**EXERCISE GOAL**
Print all the entries below line for line, without any change, and leave out the pictures.

**DATA TO EXAMINE**
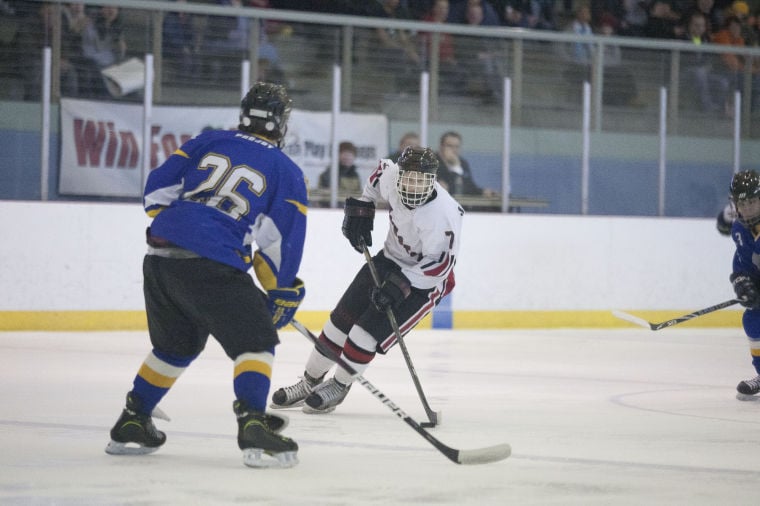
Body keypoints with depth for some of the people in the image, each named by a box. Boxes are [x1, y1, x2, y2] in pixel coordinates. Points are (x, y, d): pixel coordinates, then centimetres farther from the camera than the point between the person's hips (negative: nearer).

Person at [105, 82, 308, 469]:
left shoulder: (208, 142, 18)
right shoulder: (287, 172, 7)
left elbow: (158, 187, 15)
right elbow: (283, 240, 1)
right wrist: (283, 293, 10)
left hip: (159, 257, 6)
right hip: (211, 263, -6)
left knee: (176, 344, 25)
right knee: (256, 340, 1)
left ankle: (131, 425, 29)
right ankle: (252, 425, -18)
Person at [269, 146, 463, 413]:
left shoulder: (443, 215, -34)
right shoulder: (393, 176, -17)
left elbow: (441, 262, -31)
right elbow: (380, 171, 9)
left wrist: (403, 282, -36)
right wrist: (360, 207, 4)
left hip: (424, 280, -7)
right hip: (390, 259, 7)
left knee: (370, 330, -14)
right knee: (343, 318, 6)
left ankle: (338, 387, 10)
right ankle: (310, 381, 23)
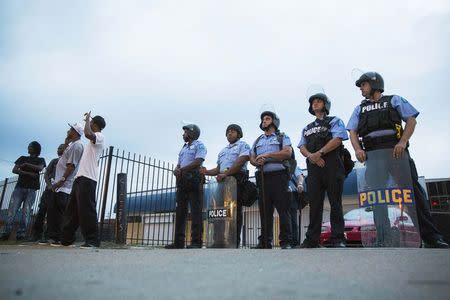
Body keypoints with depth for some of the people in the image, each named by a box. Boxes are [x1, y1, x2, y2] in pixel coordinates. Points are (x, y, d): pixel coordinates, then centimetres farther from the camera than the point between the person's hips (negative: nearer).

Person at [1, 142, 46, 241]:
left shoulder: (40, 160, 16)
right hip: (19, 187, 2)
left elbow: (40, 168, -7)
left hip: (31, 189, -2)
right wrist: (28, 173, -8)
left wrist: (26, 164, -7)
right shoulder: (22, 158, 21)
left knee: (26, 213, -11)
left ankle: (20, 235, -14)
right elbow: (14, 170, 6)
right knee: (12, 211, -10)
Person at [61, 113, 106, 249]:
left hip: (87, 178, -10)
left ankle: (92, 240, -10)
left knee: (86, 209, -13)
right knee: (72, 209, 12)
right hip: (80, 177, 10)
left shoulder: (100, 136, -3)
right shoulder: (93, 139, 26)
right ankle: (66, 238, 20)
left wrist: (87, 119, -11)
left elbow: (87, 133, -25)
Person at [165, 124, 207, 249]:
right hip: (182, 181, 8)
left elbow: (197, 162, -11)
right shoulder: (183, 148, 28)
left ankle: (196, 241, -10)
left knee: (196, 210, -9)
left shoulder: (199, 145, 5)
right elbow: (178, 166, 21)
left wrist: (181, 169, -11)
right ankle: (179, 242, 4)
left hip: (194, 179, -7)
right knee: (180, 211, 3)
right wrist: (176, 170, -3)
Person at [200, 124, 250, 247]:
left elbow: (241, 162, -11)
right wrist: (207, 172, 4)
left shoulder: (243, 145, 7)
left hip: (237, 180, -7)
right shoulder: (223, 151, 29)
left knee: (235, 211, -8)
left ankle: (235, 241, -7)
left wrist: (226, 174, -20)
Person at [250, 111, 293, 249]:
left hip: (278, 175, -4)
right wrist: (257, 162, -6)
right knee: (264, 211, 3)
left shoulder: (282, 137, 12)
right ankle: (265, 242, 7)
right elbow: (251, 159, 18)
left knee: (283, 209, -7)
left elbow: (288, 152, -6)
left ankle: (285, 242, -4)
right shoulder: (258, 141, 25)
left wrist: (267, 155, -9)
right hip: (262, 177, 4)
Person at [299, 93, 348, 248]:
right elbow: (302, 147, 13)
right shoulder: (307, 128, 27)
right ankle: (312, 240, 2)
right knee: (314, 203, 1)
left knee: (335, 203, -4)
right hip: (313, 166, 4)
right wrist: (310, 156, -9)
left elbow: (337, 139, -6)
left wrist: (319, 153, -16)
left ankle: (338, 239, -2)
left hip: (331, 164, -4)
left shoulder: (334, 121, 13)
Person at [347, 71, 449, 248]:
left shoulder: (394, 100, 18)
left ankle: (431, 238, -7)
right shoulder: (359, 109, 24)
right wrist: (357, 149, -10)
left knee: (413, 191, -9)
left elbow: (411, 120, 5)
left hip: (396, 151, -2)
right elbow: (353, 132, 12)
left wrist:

**COMPLETED TASK**
Body keypoints with depth for some of the people in the image, each named by a box. Boxes are [x1, y1, x2, y2] in pixel coordinates. Points are (x, y, d): pixel coordinates, then centimetres farther from the camera than the point between the person's hips (negative: nearer).

Person at [105, 82, 308, 469]:
left shoulder: (208, 142, 18)
right shoulder: (287, 172, 7)
left elbow: (158, 187, 15)
right elbow: (283, 240, 1)
right wrist: (283, 293, 10)
left hip: (159, 257, 6)
right hip: (211, 263, -6)
left knee: (176, 344, 25)
right knee: (256, 340, 1)
left ankle: (131, 425, 29)
right ankle: (252, 425, -18)
Person at [269, 146, 463, 413]:
left shoulder: (443, 215, -34)
right shoulder: (393, 176, -17)
left elbow: (441, 262, -31)
right elbow: (380, 171, 9)
left wrist: (403, 282, -36)
right wrist: (360, 207, 4)
left hip: (424, 280, -7)
right hip: (390, 259, 7)
left knee: (370, 330, -14)
right knee: (343, 318, 6)
left ankle: (338, 387, 10)
right ankle: (310, 381, 23)
Body keypoints with depth for some of the people in the image, each named by a box. Boxes are [x1, y1, x2, y2] in pixel coordinates. Points are (x, y, d): pixel coordinates, then centimetres farther from the camera than the point between the person's hips (negative: nearer).

Person at [1, 142, 46, 241]:
left shoulder: (40, 160, 16)
right hip: (19, 187, 2)
left elbow: (40, 168, -7)
left hip: (31, 189, -2)
right wrist: (28, 173, -8)
left wrist: (26, 164, -7)
right shoulder: (22, 158, 21)
left knee: (26, 213, -11)
left ankle: (20, 235, -14)
right elbow: (14, 170, 6)
right knee: (12, 211, -10)
Person at [61, 113, 106, 249]:
left hip: (87, 178, -10)
left ankle: (92, 240, -10)
left knee: (86, 209, -13)
right knee: (72, 209, 12)
right hip: (80, 177, 10)
left shoulder: (100, 136, -3)
right shoulder: (93, 139, 26)
right ankle: (66, 238, 20)
left wrist: (87, 119, -11)
left elbow: (87, 133, -25)
Person at [165, 124, 207, 249]:
right hip: (182, 181, 8)
left elbow: (197, 162, -11)
right shoulder: (183, 148, 28)
left ankle: (196, 241, -10)
left knee: (196, 210, -9)
left shoulder: (199, 145, 5)
right elbow: (178, 166, 21)
left wrist: (181, 169, -11)
right ankle: (179, 242, 4)
left hip: (194, 179, -7)
right knee: (180, 211, 3)
right wrist: (176, 170, -3)
Person at [200, 124, 250, 247]:
left elbow: (241, 162, -11)
right wrist: (207, 172, 4)
left shoulder: (243, 145, 7)
left hip: (237, 180, -7)
right shoulder: (223, 151, 29)
left knee: (235, 211, -8)
left ankle: (235, 241, -7)
left wrist: (226, 174, -20)
Person at [250, 111, 293, 249]:
left hip: (278, 175, -4)
right wrist: (257, 162, -6)
right knee: (264, 211, 3)
left shoulder: (282, 137, 12)
right ankle: (265, 242, 7)
right elbow: (251, 159, 18)
left knee: (283, 209, -7)
left elbow: (288, 152, -6)
left ankle: (285, 242, -4)
right shoulder: (258, 141, 25)
left wrist: (267, 155, -9)
right hip: (262, 177, 4)
Person at [299, 93, 348, 248]:
right elbow: (302, 147, 13)
right shoulder: (307, 128, 27)
right ankle: (312, 240, 2)
right knee: (314, 203, 1)
left knee: (335, 203, -4)
right hip: (313, 166, 4)
right wrist: (310, 156, -9)
left elbow: (337, 139, -6)
left wrist: (319, 153, -16)
left ankle: (338, 239, -2)
left hip: (331, 164, -4)
left shoulder: (334, 121, 13)
Person at [347, 71, 449, 248]:
left shoulder: (394, 100, 18)
left ankle: (431, 238, -7)
right shoulder: (359, 109, 24)
right wrist: (357, 149, -10)
left knee: (413, 191, -9)
left elbow: (411, 120, 5)
left hip: (396, 151, -2)
right elbow: (353, 132, 12)
left wrist:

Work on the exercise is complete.